## Task goal
Retype every line of the items below without changing any character, space, accent, or punctuation mark.

## Given entries
----------------

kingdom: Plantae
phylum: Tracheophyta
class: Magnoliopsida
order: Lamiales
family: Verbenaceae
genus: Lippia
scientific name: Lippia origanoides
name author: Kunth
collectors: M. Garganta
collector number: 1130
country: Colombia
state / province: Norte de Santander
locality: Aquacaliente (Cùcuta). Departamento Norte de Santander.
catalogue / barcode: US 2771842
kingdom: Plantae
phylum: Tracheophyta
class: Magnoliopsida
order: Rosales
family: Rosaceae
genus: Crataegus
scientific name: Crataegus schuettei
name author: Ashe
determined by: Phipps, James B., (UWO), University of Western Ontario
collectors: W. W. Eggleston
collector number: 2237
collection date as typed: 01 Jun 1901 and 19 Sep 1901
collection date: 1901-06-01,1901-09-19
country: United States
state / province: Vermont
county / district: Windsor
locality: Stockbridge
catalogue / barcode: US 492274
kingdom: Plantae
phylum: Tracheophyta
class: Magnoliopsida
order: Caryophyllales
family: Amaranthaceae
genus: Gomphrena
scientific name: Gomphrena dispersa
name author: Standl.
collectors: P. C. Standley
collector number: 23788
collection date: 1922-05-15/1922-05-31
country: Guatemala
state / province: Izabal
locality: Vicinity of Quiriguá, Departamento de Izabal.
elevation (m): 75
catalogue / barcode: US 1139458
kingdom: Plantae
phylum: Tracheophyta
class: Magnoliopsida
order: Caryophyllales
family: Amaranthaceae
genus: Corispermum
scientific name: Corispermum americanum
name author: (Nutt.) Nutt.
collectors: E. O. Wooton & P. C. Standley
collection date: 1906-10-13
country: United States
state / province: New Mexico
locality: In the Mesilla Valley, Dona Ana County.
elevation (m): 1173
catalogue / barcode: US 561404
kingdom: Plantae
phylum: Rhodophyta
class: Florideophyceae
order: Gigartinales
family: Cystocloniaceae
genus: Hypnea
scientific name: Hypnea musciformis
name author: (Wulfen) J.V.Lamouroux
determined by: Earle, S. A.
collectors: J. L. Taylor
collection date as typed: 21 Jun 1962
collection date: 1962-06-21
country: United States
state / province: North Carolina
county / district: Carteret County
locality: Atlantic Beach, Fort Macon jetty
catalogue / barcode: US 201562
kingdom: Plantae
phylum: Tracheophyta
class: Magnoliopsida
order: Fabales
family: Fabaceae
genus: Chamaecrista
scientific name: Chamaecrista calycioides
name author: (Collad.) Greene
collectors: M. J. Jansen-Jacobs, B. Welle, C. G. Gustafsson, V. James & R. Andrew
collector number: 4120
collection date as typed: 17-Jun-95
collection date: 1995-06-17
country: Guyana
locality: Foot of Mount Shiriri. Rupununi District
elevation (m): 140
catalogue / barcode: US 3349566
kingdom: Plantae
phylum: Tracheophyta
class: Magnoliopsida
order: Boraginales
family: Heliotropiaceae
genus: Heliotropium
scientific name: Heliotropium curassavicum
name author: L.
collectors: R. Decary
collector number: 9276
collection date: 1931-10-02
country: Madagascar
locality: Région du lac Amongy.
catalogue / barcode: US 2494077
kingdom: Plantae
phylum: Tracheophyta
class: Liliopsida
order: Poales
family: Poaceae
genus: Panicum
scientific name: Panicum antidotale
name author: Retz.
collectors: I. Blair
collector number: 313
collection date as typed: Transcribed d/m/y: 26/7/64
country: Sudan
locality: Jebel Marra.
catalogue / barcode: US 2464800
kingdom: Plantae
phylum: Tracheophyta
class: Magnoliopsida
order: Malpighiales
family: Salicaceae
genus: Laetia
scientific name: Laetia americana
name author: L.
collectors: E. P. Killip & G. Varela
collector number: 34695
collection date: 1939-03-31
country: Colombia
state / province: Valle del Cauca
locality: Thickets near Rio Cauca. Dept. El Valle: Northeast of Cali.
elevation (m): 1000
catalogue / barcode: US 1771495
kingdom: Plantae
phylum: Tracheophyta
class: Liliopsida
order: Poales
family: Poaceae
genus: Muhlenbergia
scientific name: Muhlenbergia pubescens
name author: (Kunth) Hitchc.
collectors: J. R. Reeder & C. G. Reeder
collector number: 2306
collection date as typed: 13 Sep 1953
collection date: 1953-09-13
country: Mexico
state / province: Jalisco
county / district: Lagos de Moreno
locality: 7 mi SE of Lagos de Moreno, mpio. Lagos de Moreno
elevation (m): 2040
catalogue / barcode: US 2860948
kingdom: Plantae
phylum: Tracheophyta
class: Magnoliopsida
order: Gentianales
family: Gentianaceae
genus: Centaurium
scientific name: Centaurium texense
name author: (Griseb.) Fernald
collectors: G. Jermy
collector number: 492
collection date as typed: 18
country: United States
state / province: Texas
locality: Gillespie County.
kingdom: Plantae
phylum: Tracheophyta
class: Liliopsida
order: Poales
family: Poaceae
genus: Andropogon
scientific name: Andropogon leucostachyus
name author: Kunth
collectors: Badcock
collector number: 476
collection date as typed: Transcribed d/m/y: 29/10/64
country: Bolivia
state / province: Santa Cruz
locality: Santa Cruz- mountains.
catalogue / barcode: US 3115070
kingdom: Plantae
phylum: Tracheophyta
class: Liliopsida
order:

----------------

## Output for this exercise
kingdom: Plantae
phylum: Tracheophyta
class: Magnoliopsida
order: Lamiales
family: Verbenaceae
genus: Lippia
scientific name: Lippia origanoides
name author: Kunth
collectors: M. Garganta
collector number: 1130
country: Colombia
state / province: Norte de Santander
locality: Aquacaliente (Cùcuta). Departamento Norte de Santander.
catalogue / barcode: US 2771842
kingdom: Plantae
phylum: Tracheophyta
class: Magnoliopsida
order: Rosales
family: Rosaceae
genus: Crataegus
scientific name: Crataegus schuettei
name author: Ashe
determined by: Phipps, James B., (UWO), University of Western Ontario
collectors: W. W. Eggleston
collector number: 2237
collection date as typed: 01 Jun 1901 and 19 Sep 1901
collection date: 1901-06-01,1901-09-19
country: United States
state / province: Vermont
county / district: Windsor
locality: Stockbridge
catalogue / barcode: US 492274
kingdom: Plantae
phylum: Tracheophyta
class: Magnoliopsida
order: Caryophyllales
family: Amaranthaceae
genus: Gomphrena
scientific name: Gomphrena dispersa
name author: Standl.
collectors: P. C. Standley
collector number: 23788
collection date: 1922-05-15/1922-05-31
country: Guatemala
state / province: Izabal
locality: Vicinity of Quiriguá, Departamento de Izabal.
elevation (m): 75
catalogue / barcode: US 1139458
kingdom: Plantae
phylum: Tracheophyta
class: Magnoliopsida
order: Caryophyllales
family: Amaranthaceae
genus: Corispermum
scientific name: Corispermum americanum
name author: (Nutt.) Nutt.
collectors: E. O. Wooton & P. C. Standley
collection date: 1906-10-13
country: United States
state / province: New Mexico
locality: In the Mesilla Valley, Dona Ana County.
elevation (m): 1173
catalogue / barcode: US 561404
kingdom: Plantae
phylum: Rhodophyta
class: Florideophyceae
order: Gigartinales
family: Cystocloniaceae
genus: Hypnea
scientific name: Hypnea musciformis
name author: (Wulfen) J.V.Lamouroux
determined by: Earle, S. A.
collectors: J. L. Taylor
collection date as typed: 21 Jun 1962
collection date: 1962-06-21
country: United States
state / province: North Carolina
county / district: Carteret County
locality: Atlantic Beach, Fort Macon jetty
catalogue / barcode: US 201562
kingdom: Plantae
phylum: Tracheophyta
class: Magnoliopsida
order: Fabales
family: Fabaceae
genus: Chamaecrista
scientific name: Chamaecrista calycioides
name author: (Collad.) Greene
collectors: M. J. Jansen-Jacobs, B. Welle, C. G. Gustafsson, V. James & R. Andrew
collector number: 4120
collection date as typed: 17-Jun-95
collection date: 1995-06-17
country: Guyana
locality: Foot of Mount Shiriri. Rupununi District
elevation (m): 140
catalogue / barcode: US 3349566
kingdom: Plantae
phylum: Tracheophyta
class: Magnoliopsida
order: Boraginales
family: Heliotropiaceae
genus: Heliotropium
scientific name: Heliotropium curassavicum
name author: L.
collectors: R. Decary
collector number: 9276
collection date: 1931-10-02
country: Madagascar
locality: Région du lac Amongy.
catalogue / barcode: US 2494077
kingdom: Plantae
phylum: Tracheophyta
class: Liliopsida
order: Poales
family: Poaceae
genus: Panicum
scientific name: Panicum antidotale
name author: Retz.
collectors: I. Blair
collector number: 313
collection date as typed: Transcribed d/m/y: 26/7/64
country: Sudan
locality: Jebel Marra.
catalogue / barcode: US 2464800
kingdom: Plantae
phylum: Tracheophyta
class: Magnoliopsida
order: Malpighiales
family: Salicaceae
genus: Laetia
scientific name: Laetia americana
name author: L.
collectors: E. P. Killip & G. Varela
collector number: 34695
collection date: 1939-03-31
country: Colombia
state / province: Valle del Cauca
locality: Thickets near Rio Cauca. Dept. El Valle: Northeast of Cali.
elevation (m): 1000
catalogue / barcode: US 1771495
kingdom: Plantae
phylum: Tracheophyta
class: Liliopsida
order: Poales
family: Poaceae
genus: Muhlenbergia
scientific name: Muhlenbergia pubescens
name author: (Kunth) Hitchc.
collectors: J. R. Reeder & C. G. Reeder
collector number: 2306
collection date as typed: 13 Sep 1953
collection date: 1953-09-13
country: Mexico
state / province: Jalisco
county / district: Lagos de Moreno
locality: 7 mi SE of Lagos de Moreno, mpio. Lagos de Moreno
elevation (m): 2040
catalogue / barcode: US 2860948
kingdom: Plantae
phylum: Tracheophyta
class: Magnoliopsida
order: Gentianales
family: Gentianaceae
genus: Centaurium
scientific name: Centaurium texense
name author: (Griseb.) Fernald
collectors: G. Jermy
collector number: 492
collection date as typed: 18
country: United States
state / province: Texas
locality: Gillespie County.
kingdom: Plantae
phylum: Tracheophyta
class: Liliopsida
order: Poales
family: Poaceae
genus: Andropogon
scientific name: Andropogon leucostachyus
name author: Kunth
collectors: Badcock
collector number: 476
collection date as typed: Transcribed d/m/y: 29/10/64
country: Bolivia
state / province: Santa Cruz
locality: Santa Cruz- mountains.
catalogue / barcode: US 3115070
kingdom: Plantae
phylum: Tracheophyta
class: Liliopsida
order:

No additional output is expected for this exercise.